Les hommes d’équipage, du steward au chauffeur, sont tous habillés de blanc, grands et blonds, bronzés. Ils se tiennent autour de nous, et nous ne pouvons aller nulle part que nous n’en trouvions un, occupé à une tâche accaparante. Trouver, c’est beaucoup dire, nous les voyons à peine, mais ils sont là, autour de nous, anges affairés et délicats, discrets et attentifs.

Depuis ce matin pourtant, il se passe quelque chose d’étrange. Géraldine est tombée comme du bois sec, un petit craquement, mais personne ne l’a ramassée, ils l’ont laissée là, sur le pont, exposée au vent et au sel. De petites paillettes irisées commencent à la couvrir. Et le commandant est resté immobile un peu trop longtemps les mains sous le bastingage. On aurait dit que le paquebot courait sur son erre. Tout était en attente, mais rien n’était calme ; même les fleurs de sel sur le corps de Géraldine bougeaient dans leur irisation.

Soudain, la tempête, le bateau se met à tanguer, s’agite, se cabre. Mais il n’y a pas de typhon, ni de tornade en vue. Rien. Le ciel est dégagé, bleu comme d’habitude, ce bleu intense et idiot qui nous surplombe depuis San Francisco, la mer est d’huile, selon l’expression consacrée. Et le bateau remue dans tous les sens, secoué de vibrations et de tremblements : quelqu’un l’a saisi par en-dessous et l’agite par saccades de toute la force de ses bras. Nous avons tous été jetés au sol tout de suite, nous glissons et nous entrechoquons, rejetés de l’un à l’autre comme des billes projetées l’une contre l’autre par une toupie sur le plateau d’un jeu de gosse. Ceux qui peuvent encore hurler hurlent.

Puis tout s’arrête, le bateau est immobile, beaucoup plus immobile même qu’avant. Nous nous relevons, ceux qui ne sont pas morts dans les chocs. Pauline, Marie et Mélanie sont là.
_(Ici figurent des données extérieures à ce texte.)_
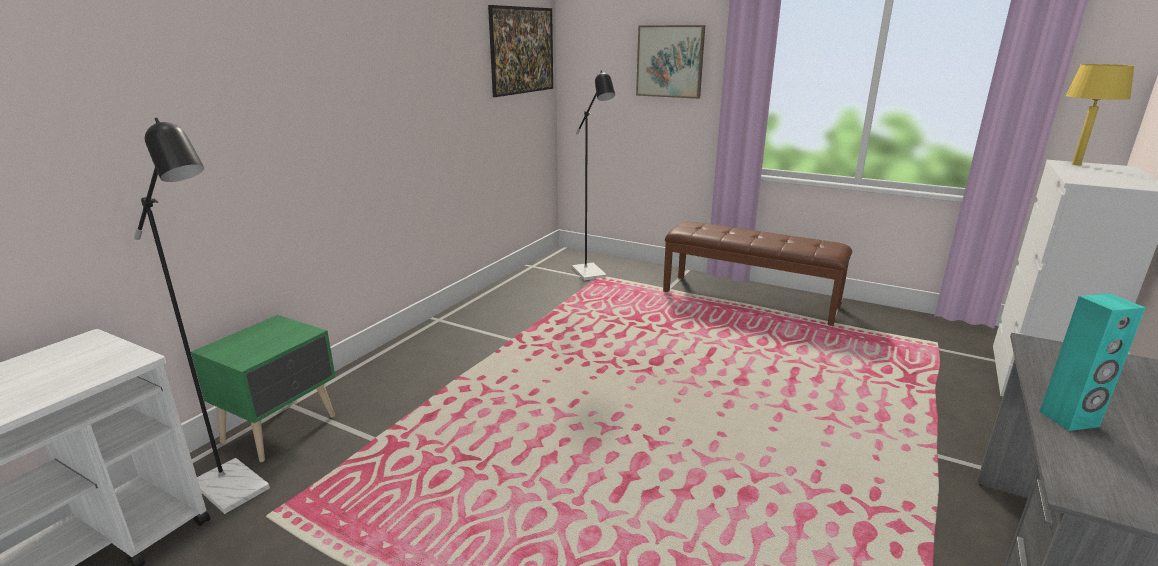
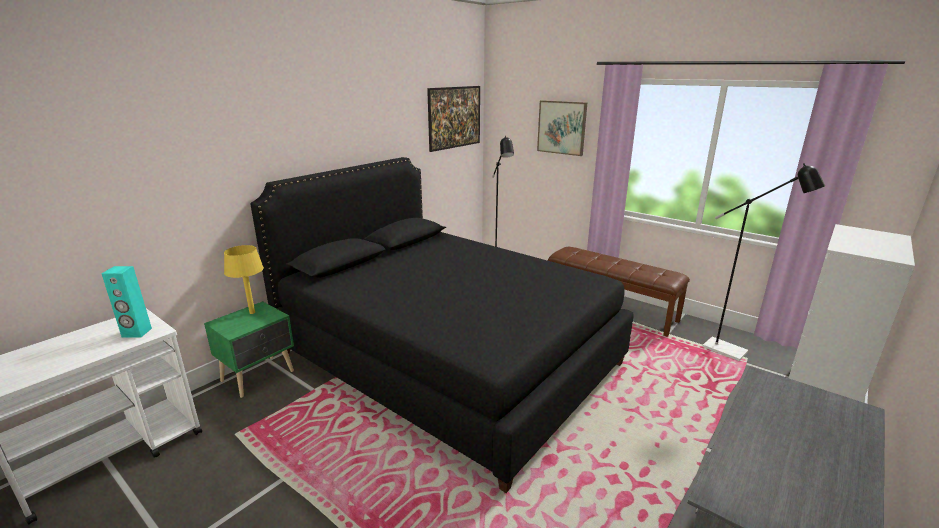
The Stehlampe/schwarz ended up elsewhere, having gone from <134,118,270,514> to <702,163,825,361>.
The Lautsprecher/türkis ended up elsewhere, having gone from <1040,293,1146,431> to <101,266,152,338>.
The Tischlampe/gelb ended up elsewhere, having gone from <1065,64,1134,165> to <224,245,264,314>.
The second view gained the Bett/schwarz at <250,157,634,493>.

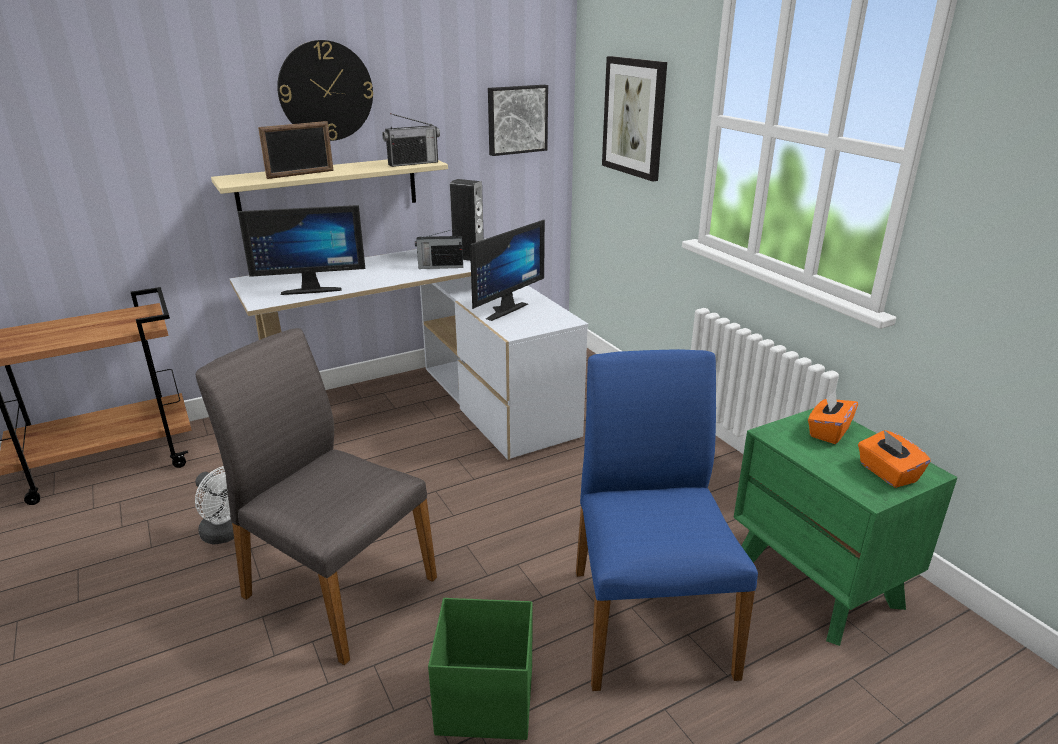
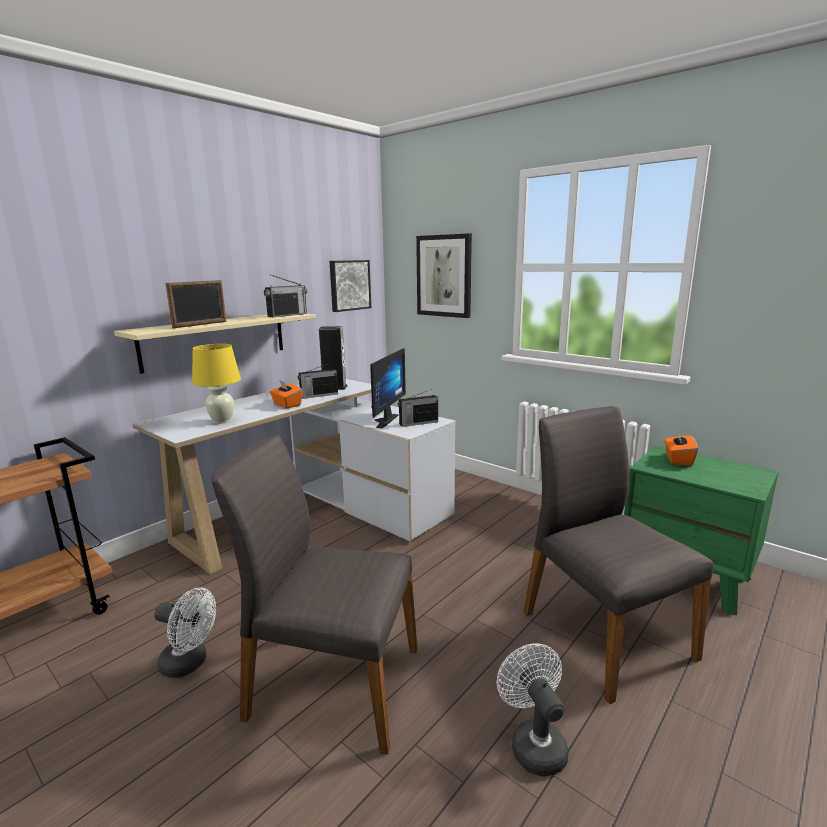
Where the Monitor stood at <237,205,366,295>, the Tischlampe/gelb came to stand at <192,344,241,424>.
The second view lost the Wanduhr at <277,40,373,141>.
Where the Aufbewahrungsbox/grün stood at <428,598,533,740>, the Ventilator/weiß came to stand at <496,643,569,777>.
What was the Stuhl/blau at <576,349,758,691> turned into the Stuhl/grau at <524,406,714,704>.
The Taschentuchbox/orange ended up elsewhere, having gone from <858,430,931,488> to <270,380,302,408>.
The second view gained the Radio at <398,389,438,427>.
Le soleil est toujours à sa place, le ciel aussi, bleu, partout. Et les irisations sur le cadavre de Géraldine sont là aussi. Mais il n’y a plus ces oiseaux qui nous accompagnaient. Les vagues ne défilent plus le long du navire. La mer est plate comme une table de ping-pong. Les machines ne ronronnent plus, l’équipage a disparu. Nous sommes seuls, ceux qui restent.

Et tout bascule. Je veux dire le bateau. Il tourne comme une figurine de baby-foot autour de l’axe planté dans son flanc.

Nous tombons. Je veux dire que nous descendons lentement au milieu des poissons, la tête en bas. Marie, qui regarde toujours vers le bas, regarde donc vers le haut : le bateau a repris son assise, elle distingue très bien sa quille, il semble s’éloigner.

Nous arrivons au fond de la mer. Nous nous plantons dans le sol, tête la première : nos pieds flottent comme des algues. Les polypes, les éponges se mettent à l’oeuvre. Leurs concrétions nous recouvrent petit à petit. Les animalcules des coraux commencent à faire leur nid sur notre peau et nos vêtements, sur nos organes externes. Puis, dès que nous sommes incrustés, enrobés, hermétiques, nous devenons fumée. Chacun de nous se liquéfie molécule par molécule, et cette métamorphose modifie notre assise comme le mercure dans la boule de pétanque : nous tanguons, avec toujours un peu de retard, d’appui et de rebond sur les mouvements de fond qui nous animent. Puis tout s’évapore et il ne reste qu’un gaz bleuâtre. Nous ne sommes plus qu’une gangue emplie de chaos et de néant.

Dans dix mille ans ou demain les plongeurs viendront, et, à toute force de palans, nous arracheront au fond sur lequel nous sommes éparpillés. Notre croûte sera incisée par des marteaux d’archéologues et de précautionneuses pointerolles. De petites étincelles mauves jailliront avec les éclats, et à la première fêlure nous serons là, brouillard doucement visible dans l’air autour d’eux. Nous satisferons leurs désirs. Ils seront tout-puissants, eux aussi. Ils embarqueront.